**Work instructions**
After locating the line that contains "Two weeks ago" in the data below, set down exactly that line and each one after it through the line that contains "## Mourning Cohost", and nothing more.

━━━━━━━━━━

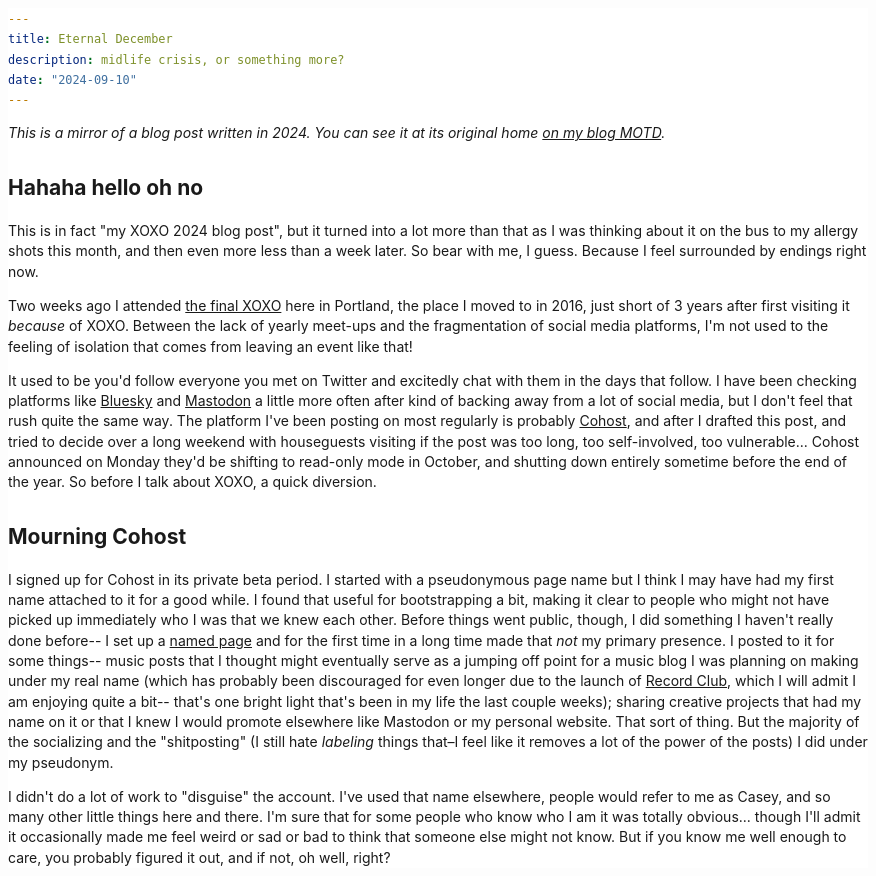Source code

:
 ```yaml
---
title: Eternal December
description: midlife crisis, or something more?
date: "2024-09-10"
---
```


_This is a mirror of a blog post written in 2024. You can see it at its original home [on my blog MOTD](https://motd.co/2024/09/eternal-december/)._

## Hahaha hello oh no

This is in fact "my XOXO 2024 blog post", but it turned into a lot more than that as I was thinking about it on the bus to my allergy shots this month, and then even more less than a week later. So bear with me, I guess. Because I feel surrounded by endings right now.

Two weeks ago I attended [the final XOXO](https://xoxofest.com/2024/schedule/) here in Portland, the place I moved to in 2016, just short of 3 years after first visiting it _because_ of XOXO. Between the lack of yearly meet-ups and the fragmentation of social media platforms, I'm not used to the feeling of isolation that comes from leaving an event like that!

It used to be you'd follow everyone you met on Twitter and excitedly chat with them in the days that follow. I have been checking platforms like [Bluesky](https://bsky.app/profile/maincharacter.today) and [Mastodon](https://sharetron.com/@casey) a little more often after kind of backing away from a lot of social media, but I don't feel that rush quite the same way. The platform I've been posting on most regularly is probably [Cohost](https://cohost.org/ckolderup), and after I drafted this post, and tried to decide over a long weekend with houseguests visiting if the post was too long, too self-involved, too vulnerable... Cohost announced on Monday they'd be shifting to read-only mode in October, and shutting down entirely sometime before the end of the year. So before I talk about XOXO, a quick diversion.

## Mourning Cohost

I signed up for Cohost in its private beta period. I started with a pseudonymous page name but I think I may have had my first name attached to it for a good while. I found that useful for bootstrapping a bit, making it clear to people who might not have picked up immediately who I was that we knew each other. Before things went public, though, I did something I haven't really done before-- I set up a [named page](https://cohost.org/ckolderup) and for the first time in a long time made that _not_ my primary presence. I posted to it for some things-- music posts that I thought might eventually serve as a jumping off point for a music blog I was planning on making under my real name (which has probably been discouraged for even longer due to the launch of [Record Club](https://record.club), which I will admit I am enjoying quite a bit-- that's one bright light that's been in my life the last couple weeks); sharing creative projects that had my name on it or that I knew I would promote elsewhere like Mastodon or my personal website. That sort of thing. But the majority of the socializing and the "shitposting" (I still hate _labeling_ things that–I feel like it removes a lot of the power of the posts) I did under my pseudonym.

I didn't do a lot of work to "disguise" the account. I've used that name elsewhere, people would refer to me as Casey, and so many other little things here and there. I'm sure that for some people who know who I am it was totally obvious... though I'll admit it occasionally made me feel weird or sad or bad to think that someone else might not know. But if you know me well enough to care, you probably figured it out, and if not, oh well, right?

━━━━━━━━━━

**Exercise solution**
Two weeks ago I attended [the final XOXO](https://xoxofest.com/2024/schedule/) here in Portland, the place I moved to in 2016, just short of 3 years after first visiting it _because_ of XOXO. Between the lack of yearly meet-ups and the fragmentation of social media platforms, I'm not used to the feeling of isolation that comes from leaving an event like that!

It used to be you'd follow everyone you met on Twitter and excitedly chat with them in the days that follow. I have been checking platforms like [Bluesky](https://bsky.app/profile/maincharacter.today) and [Mastodon](https://sharetron.com/@casey) a little more often after kind of backing away from a lot of social media, but I don't feel that rush quite the same way. The platform I've been posting on most regularly is probably [Cohost](https://cohost.org/ckolderup), and after I drafted this post, and tried to decide over a long weekend with houseguests visiting if the post was too long, too self-involved, too vulnerable... Cohost announced on Monday they'd be shifting to read-only mode in October, and shutting down entirely sometime before the end of the year. So before I talk about XOXO, a quick diversion.

## Mourning Cohost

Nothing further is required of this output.